“The Art of War” through Customer Loyalty


Loyalty programs come in many forms, tiers and degrees of effectiveness, as competing brands battle it out to retain customers and capture a larger piece of their discretionary spend. To complicate matters, the competitive landscape between companies is evolving like never before due to readily available product and service reviews, mobile advertising, and the sphere of influence through social media. With Cisco and other technology leaders predicting more than four-fold growth in global Internet traffic between 2010-2015 and mobile devices emerging as the primary means to “connect”, it is imperative that marketing departments incorporate real-time operationalized feedback programs if they are to stay abreast of dissatisfaction drivers and retain customers . For many companies, this is a paradigm shift from lagging survey research of a certain moment to actionable feedback at the “decisive moment”.

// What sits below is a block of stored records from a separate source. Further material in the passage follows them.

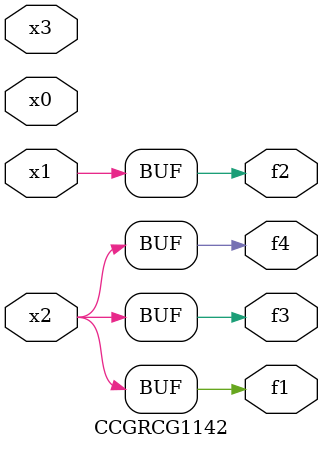
<source format=v>
module CCGRCG1142(
	input x0, x1, x2, x3,
	output f1, f2, f3, f4
);
	assign f1 = x2;
	assign f2 = x1;
	assign f3 = x2;
	assign f4 = x2;
endmodule

</source>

A 2011 Haas School of Business faculty paper titled Customer Loyalty Programs: Best Practices suggests a positive customer experience as one key characteristic amongst good loyalty programs; furthermore, a “materially” different experience should be delivered to the top-tier program members. Assuming only a small percentage receive the privilege of a “materially” different experience through elite loyalty programs, then loyalty within the customer majority depends heavily on exceptional service at each touchpoint, rapid issue resolution and positive influence through indirect channels, such as social media and distribution partners. McKinsey & Co., a leader at helping businesses solve strategic challenges, has found several leading companies needing a renewed interest in customer retention and consistent customer experience between touchpoints…should they wish to maintain year-over-year profitable growth. McKinsey’s Organizational Health Index tracks organizational elements that drive financial performance, including customer experience. By capturing and interpreting quality feedback from the customer majority (through census polling) at the “decisive moment”, companies can implement measures for continuous improvement in areas affecting loyalty – from frontline employee engagement to brand impact between touchpoints to improvements in operational and sales performance to negative sentiment reduction across social media sites.

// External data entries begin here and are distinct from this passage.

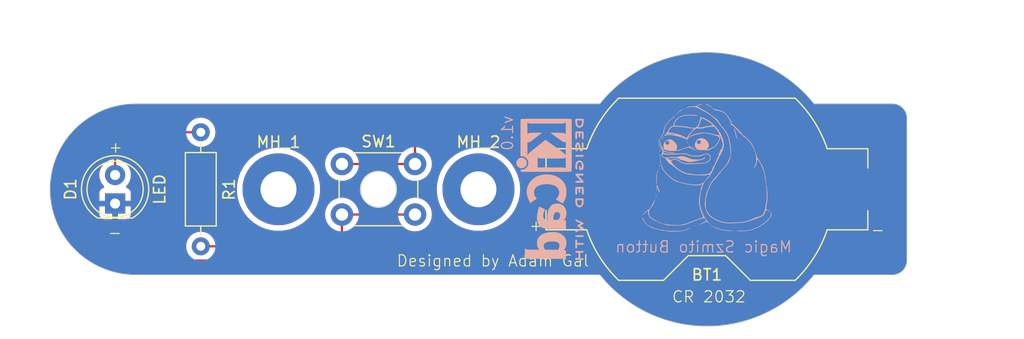
<source format=kicad_pcb>
(kicad_pcb (version 20221018) (generator pcbnew)

  (general
    (thickness 1.6)
  )

  (paper "A4")
  (title_block
    (title "Led Torch")
    (date "2023-02-25")
    (rev "0.1")
    (company "Adam Gal")
  )

  (layers
    (0 "F.Cu" signal)
    (31 "B.Cu" signal)
    (32 "B.Adhes" user "B.Adhesive")
    (33 "F.Adhes" user "F.Adhesive")
    (34 "B.Paste" user)
    (35 "F.Paste" user)
    (36 "B.SilkS" user "B.Silkscreen")
    (37 "F.SilkS" user "F.Silkscreen")
    (38 "B.Mask" user)
    (39 "F.Mask" user)
    (40 "Dwgs.User" user "User.Drawings")
    (41 "Cmts.User" user "User.Comments")
    (42 "Eco1.User" user "User.Eco1")
    (43 "Eco2.User" user "User.Eco2")
    (44 "Edge.Cuts" user)
    (45 "Margin" user)
    (46 "B.CrtYd" user "B.Courtyard")
    (47 "F.CrtYd" user "F.Courtyard")
    (48 "B.Fab" user)
    (49 "F.Fab" user)
    (50 "User.1" user)
    (51 "User.2" user)
    (52 "User.3" user)
    (53 "User.4" user)
    (54 "User.5" user)
    (55 "User.6" user)
    (56 "User.7" user)
    (57 "User.8" user)
    (58 "User.9" user)
  )

  (setup
    (pad_to_mask_clearance 0)
    (pcbplotparams
      (layerselection 0x00010fc_ffffffff)
      (plot_on_all_layers_selection 0x0000000_00000000)
      (disableapertmacros false)
      (usegerberextensions false)
      (usegerberattributes true)
      (usegerberadvancedattributes true)
      (creategerberjobfile true)
      (dashed_line_dash_ratio 12.000000)
      (dashed_line_gap_ratio 3.000000)
      (svgprecision 4)
      (plotframeref false)
      (viasonmask false)
      (mode 1)
      (useauxorigin false)
      (hpglpennumber 1)
      (hpglpenspeed 20)
      (hpglpendiameter 15.000000)
      (dxfpolygonmode true)
      (dxfimperialunits true)
      (dxfusepcbnewfont true)
      (psnegative false)
      (psa4output false)
      (plotreference true)
      (plotvalue true)
      (plotinvisibletext false)
      (sketchpadsonfab false)
      (subtractmaskfromsilk false)
      (outputformat 1)
      (mirror false)
      (drillshape 0)
      (scaleselection 1)
      (outputdirectory "output/gerber/")
    )
  )

  (net 0 "")
  (net 1 "/bat_pos")
  (net 2 "/LED_Cathode")
  (net 3 "/LED_Anode")
  (net 4 "Net-(SW1A-B)")

  (footprint "MountingHole:MountingHole_3.2mm_M3_Pad" (layer "F.Cu") (at 123.19 146.05))

  (footprint "MountingHole:MountingHole_3.2mm_M3_Pad" (layer "F.Cu") (at 140.97 146.05))

  (footprint "Button_Switch_THT:SW_PUSH_6mm" (layer "F.Cu") (at 128.83 143.8))

  (footprint "Battery:BatteryHolder_Keystone_1058_1x2032" (layer "F.Cu") (at 161.29 146.05))

  (footprint "LED_THT:LED_D5.0mm" (layer "F.Cu") (at 108.66 147.32 90))

  (footprint "Resistor_THT:R_Axial_DIN0207_L6.3mm_D2.5mm_P10.16mm_Horizontal" (layer "F.Cu") (at 116.28 151.13 90))

  (footprint "LOGO" (layer "B.Cu") (at 161.29 144.145 180))

  (footprint "Symbol:KiCad-Logo2_5mm_SilkScreen" (layer "B.Cu") (at 147.32 146.05 -90))

  (gr_circle (center 132.08 146.05) (end 133.68 146.05)
    (stroke (width 0.1) (type default)) (fill none) (layer "Edge.Cuts") (tstamp 02152aaf-30eb-4fba-8bcc-3bd2f13b6785))
  (gr_line (start 179.07 152.4) (end 179.07 139.7)
    (stroke (width 0.05) (type default)) (layer "Edge.Cuts") (tstamp 1110064a-ff72-49da-8fac-549d0abca2e7))
  (gr_line (start 170.814999 153.67) (end 177.8 153.67)
    (stroke (width 0.05) (type default)) (layer "Edge.Cuts") (tstamp 1eb62039-ba22-45d2-930f-274f19ca4bd2))
  (gr_arc (start 177.8 138.43) (mid 178.698026 138.801974) (end 179.07 139.7)
    (stroke (width 0.05) (type default)) (layer "Edge.Cuts") (tstamp 25b08a61-2cd7-4ad4-be36-32d0a9b941ac))
  (gr_arc (start 170.814999 153.67) (mid 161.29 158.247951) (end 151.765001 153.67)
    (stroke (width 0.05) (type default)) (layer "Edge.Cuts") (tstamp 4ce9c98c-c32f-4656-98fe-5797676c32da))
  (gr_arc (start 151.765001 138.43) (mid 161.29 133.852049) (end 170.814999 138.43)
    (stroke (width 0.05) (type default)) (layer "Edge.Cuts") (tstamp 7833ec80-52b0-4aed-b966-63a1ea809106))
  (gr_line (start 151.765001 153.67) (end 110.49 153.67)
    (stroke (width 0.05) (type default)) (layer "Edge.Cuts") (tstamp 7cb6b1ee-9a3f-469b-b323-9816c8bfff62))
  (gr_arc (start 179.07 152.4) (mid 178.698026 153.298026) (end 177.8 153.67)
    (stroke (width 0.05) (type default)) (layer "Edge.Cuts") (tstamp 86d43c07-b7af-4324-a2e2-a1bc969b3124))
  (gr_line (start 170.814999 138.43) (end 177.8 138.43)
    (stroke (width 0.05) (type default)) (layer "Edge.Cuts") (tstamp 998d2e81-b94c-4d36-8cb9-dd1007822918))
  (gr_arc (start 110.49 153.67) (mid 102.87 146.05) (end 110.49 138.43)
    (stroke (width 0.05) (type default)) (layer "Edge.Cuts") (tstamp cc723a77-71f4-4fb1-b33a-f4dfc8d955fd))
  (gr_line (start 110.49 138.43) (end 151.765001 138.43)
    (stroke (width 0.05) (type default)) (layer "Edge.Cuts") (tstamp deaa6285-fe95-489e-833e-ff43ac3948a3))
  (gr_text "Magic Szmito Button" (at 168.91 151.765) (layer "B.SilkS") (tstamp 286977b6-0cb5-44de-9e11-0f404a2ecace)
    (effects (font (size 1 1) (thickness 0.1)) (justify left bottom mirror))
  )
  (gr_text "v1.0" (at 144.132916 139.417735 90) (layer "B.SilkS") (tstamp 5fa6d206-9c98-4efb-b05f-0d1f38593cbc)
    (effects (font (size 1 1) (thickness 0.1)) (justify left bottom mirror))
  )
  (gr_text "-" (at 107.95 150.495) (layer "F.SilkS") (tstamp 0ae925fe-cbe6-4846-b50c-8735f5ef057e)
    (effects (font (size 1 1) (thickness 0.1)) (justify left bottom))
  )
  (gr_text "CR 2032" (at 158.115 156.21) (layer "F.SilkS") (tstamp 3e6dcf5c-d762-4664-a972-1fc4ee52b886)
    (effects (font (size 1 1) (thickness 0.1)) (justify left bottom))
  )
  (gr_text "+" (at 108.026923 142.875) (layer "F.SilkS") (tstamp 9b99625e-0501-4100-83f9-a4a07f1aa0a4)
    (effects (font (size 1 1) (thickness 0.1)) (justify left bottom))
  )
  (gr_text "-" (at 177.165 149.225 180) (layer "F.SilkS") (tstamp 9c681939-fd60-44d8-aaf3-8207c11d67ea)
    (effects (font (size 1 1) (thickness 0.1)) (justify left bottom))
  )
  (gr_text "+" (at 145.415 149.86) (layer "F.SilkS") (tstamp bf8d8a02-2a4c-4d0c-abef-fab86b479fb6)
    (effects (font (size 1 1) (thickness 0.1)) (justify left bottom))
  )
  (gr_text "Designed by Adam Gal" (at 133.635886 153.007617) (layer "F.SilkS") (tstamp f01841bf-d479-4262-a173-af3f0d7ba4b3)
    (effects (font (size 1 1) (thickness 0.1)) (justify left bottom))
  )
  (dimension (type aligned) (layer "User.2") (tstamp 8e7d42d7-2925-482b-a872-53d6212e7b48)
    (pts (xy 177.8 138.43) (xy 177.8 153.67))
    (height -5.08)
    (gr_text "15.2400 mm" (at 181.73 146.05 90) (layer "User.2") (tstamp 8e7d42d7-2925-482b-a872-53d6212e7b48)
      (effects (font (size 1 1) (thickness 0.15)))
    )
    (format (prefix "") (suffix "") (units 3) (units_format 1) (precision 4))
    (style (thickness 0.1) (arrow_length 1.27) (text_position_mode 0) (extension_height 0.58642) (extension_offset 0.5) keep_text_aligned)
  )
  (dimension (type aligned) (layer "User.2") (tstamp c94da7b0-0edd-4d0a-bdff-b7616879426c)
    (pts (xy 179.07 152.4) (xy 102.87 152.4))
    (height -5.08)
    (gr_text "76.2000 mm" (at 140.97 156.33) (layer "User.2") (tstamp c94da7b0-0edd-4d0a-bdff-b7616879426c)
      (effects (font (size 1 1) (thickness 0.15)))
    )
    (format (prefix "") (suffix "") (units 3) (units_format 1) (precision 4))
    (style (thickness 0.1) (arrow_length 1.27) (text_position_mode 0) (extension_height 0.58642) (extension_offset 0.5) keep_text_aligned)
  )
  (dimension (type radial) (layer "User.2") (tstamp 4c057045-a2ec-483e-93e9-d53a0bfb8326)
    (pts (xy 177.8 139.7) (xy 177.8 138.43))
    (leader_length 3.81)
    (gr_text "R 1.2700 mm" (at 184.15 134.62) (layer "User.2") (tstamp 4c057045-a2ec-483e-93e9-d53a0bfb8326)
      (effects (font (size 1 1) (thickness 0.15)))
    )
    (format (prefix "R ") (suffix "") (units 3) (units_format 1) (precision 4))
    (style (thickness 0.1) (arrow_length 1.27) (text_position_mode 0) (extension_offset 0.5) keep_text_aligned)
  )
  (dimension (type radial) (layer "User.2") (tstamp 7889a47e-3ee4-48ee-875b-bf65228c5eac)
    (pts (xy 110.49 146.05) (xy 110.49 138.43))
    (leader_length 3.81)
    (gr_text "R 7.6200 mm" (at 116.205 134.62) (layer "User.2") (tstamp 7889a47e-3ee4-48ee-875b-bf65228c5eac)
      (effects (font (size 1 1) (thickness 0.15)))
    )
    (format (prefix "R ") (suffix "") (units 3) (units_format 1) (precision 4))
    (style (thickness 0.1) (arrow_length 1.27) (text_position_mode 0) (extension_offset 0.5) keep_text_aligned)
  )
  (dimension (type radial) (layer "User.2") (tstamp a02b0adb-0d4b-488f-87dc-1bd14782a6d3)
    (pts (xy 161.29 146.05) (xy 161.29 133.852049))
    (leader_length 3.81)
    (gr_text "R 12.1980 mm" (at 167.64 130.042049) (layer "User.2") (tstamp a02b0adb-0d4b-488f-87dc-1bd14782a6d3)
      (effects (font (size 1 1) (thickness 0.15)))
    )
    (format (prefix "R ") (suffix "") (units 3) (units_format 1) (precision 4))
    (style (thickness 0.1) (arrow_length 1.27) (text_position_mode 0) (extension_offset 0.5) keep_text_aligned)
  )

  (segment (start 135.33 143.8) (end 135.33 141.53) (width 0.2) (layer "F.Cu") (net 1) (tstamp 370d6831-9219-488d-be4f-020f82087c54))
  (segment (start 135.89 140.97) (end 144.78 140.97) (width 0.2) (layer "F.Cu") (net 1) (tstamp 67fa12a9-7ac4-4fa6-bafc-c5d02a880784))
  (segment (start 146.61 142.8) (end 146.61 146.05) (width 0.2) (layer "F.Cu") (net 1) (tstamp 797bb702-5057-4aec-925b-f6d2b34d1c16))
  (segment (start 144.78 140.97) (end 146.61 142.8) (width 0.2) (layer "F.Cu") (net 1) (tstamp 82bd2632-477a-4a69-b838-65164cc59970))
  (segment (start 135.33 141.53) (end 135.89 140.97) (width 0.2) (layer "F.Cu") (net 1) (tstamp 96b008fd-e287-4e13-b326-8968ae21ff8c))
  (segment (start 128.83 143.8) (end 135.33 143.8) (width 0.2) (layer "F.Cu") (net 1) (tstamp b347cd2b-d258-4f09-9006-22f0e4e3495d))
  (segment (start 175.97 151.69) (end 175.26 152.4) (width 0.2) (layer "F.Cu") (net 2) (tstamp 3337bb80-1cb7-4636-9243-304f39755666))
  (segment (start 113.03 152.4) (end 110.49 152.4) (width 0.2) (layer "F.Cu") (net 2) (tstamp 659edd7e-e63e-4a96-8eb6-d67c72e495af))
  (segment (start 175.26 152.4) (end 113.03 152.4) (width 0.2) (layer "F.Cu") (net 2) (tstamp 6f1f529a-cffc-47e7-9a09-1f3867e587ed))
  (segment (start 108.66 150.57) (end 108.66 147.32) (width 0.2) (layer "F.Cu") (net 2) (tstamp cf1a4ea2-3053-41e2-8646-40c79485bc3e))
  (segment (start 110.49 152.4) (end 108.66 150.57) (width 0.2) (layer "F.Cu") (net 2) (tstamp efe0fbf6-4a58-4044-a0cc-8b287eb57e72))
  (segment (start 175.97 146.05) (end 175.97 151.69) (width 0.2) (layer "F.Cu") (net 2) (tstamp f7d01f9c-9885-4791-86d0-66452eef4ca5))
  (segment (start 108.66 144.78) (end 108.66 141.53) (width 0.2) (layer "F.Cu") (net 3) (tstamp 08bd91c2-fc16-4059-8f18-4d77c1a28bfe))
  (segment (start 113.665 140.97) (end 116.28 140.97) (width 0.2) (layer "F.Cu") (net 3) (tstamp 5612c337-8870-4374-ab6e-e846f345aa8b))
  (segment (start 109.22 140.97) (end 113.665 140.97) (width 0.2) (layer "F.Cu") (net 3) (tstamp 591d44dc-da70-4bc7-8776-e267e0972a58))
  (segment (start 108.66 141.53) (end 109.22 140.97) (width 0.2) (layer "F.Cu") (net 3) (tstamp fe3f58e6-4e76-45d9-a5d0-e2b7b8d8e46c))
  (segment (start 116.28 151.13) (end 128.27 151.13) (width 0.2) (layer "F.Cu") (net 4) (tstamp 31259f7f-3cca-48f2-8f78-c79439ccbb0b))
  (segment (start 128.83 148.3) (end 135.33 148.3) (width 0.2) (layer "F.Cu") (net 4) (tstamp 4e1c94b7-cdcc-4a8b-b83c-98599365868b))
  (segment (start 128.27 151.13) (end 128.83 150.57) (width 0.2) (layer "F.Cu") (net 4) (tstamp 8b43ce3a-c40e-4bec-91a4-494ab4267303))
  (segment (start 128.83 150.57) (end 128.83 148.3) (width 0.2) (layer "F.Cu") (net 4) (tstamp e9383ed3-7b97-49dd-931d-0e0424786a54))

  (zone (net 2) (net_name "/LED_Cathode") (layer "F.Cu") (tstamp 3fb68005-ab77-412a-89c9-f95d33d08c57) (hatch edge 0.5)
    (priority 1)
    (connect_pads (clearance 0.5))
    (min_thickness 0.25) (filled_areas_thickness no)
    (fill yes (thermal_gap 0.5) (thermal_bridge_width 0.5))
    (polygon
      (pts
        (xy 180.34 159.385)
        (xy 180.34 131.445)
        (xy 98.425 131.445)
        (xy 98.425 159.385)
      )
    )
    (filled_polygon
      (layer "F.Cu")
      (pts
        (xy 161.455766 133.857192)
        (xy 161.817561 133.867326)
        (xy 161.821048 133.867475)
        (xy 162.14521 133.886236)
        (xy 162.148344 133.886459)
        (xy 162.509141 133.916839)
        (xy 162.512893 133.917215)
        (xy 162.835234 133.954651)
        (xy 162.838084 133.955017)
        (xy 163.196819 134.00
... [132389 chars truncated]
</source>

It is no surprise that improvement in loyalty cannot be accomplished without action, hence the importance of a partner like NICE Fizzback with the enterprise-wide expertise, process and multi-channel technology that enable companies seeking significant reduction in customer churn, leading gains in satisfaction, brand promoter growth, improvement in cross-sell rates and more. As an example, analysis of customer verbatim feedback and instant routing of alerts helped a major shipping company identify a competitive gap in packaging options, generate new sales revenue and rescue dissatisfied customers before defecting. Following resolution of this issue and others over time, the resurvey process revealed an increase in “likelihood to recommend” and better overall brand experience between touchpoints. Understanding and taking action against the drivers of dissatisfaction not only leads to “game changing” results now; the integration of real-time operationalized feedback with CRM systems helps sales management to predict subsequent behavior in the customer journey, target for promotional events and capture more discretionary spend.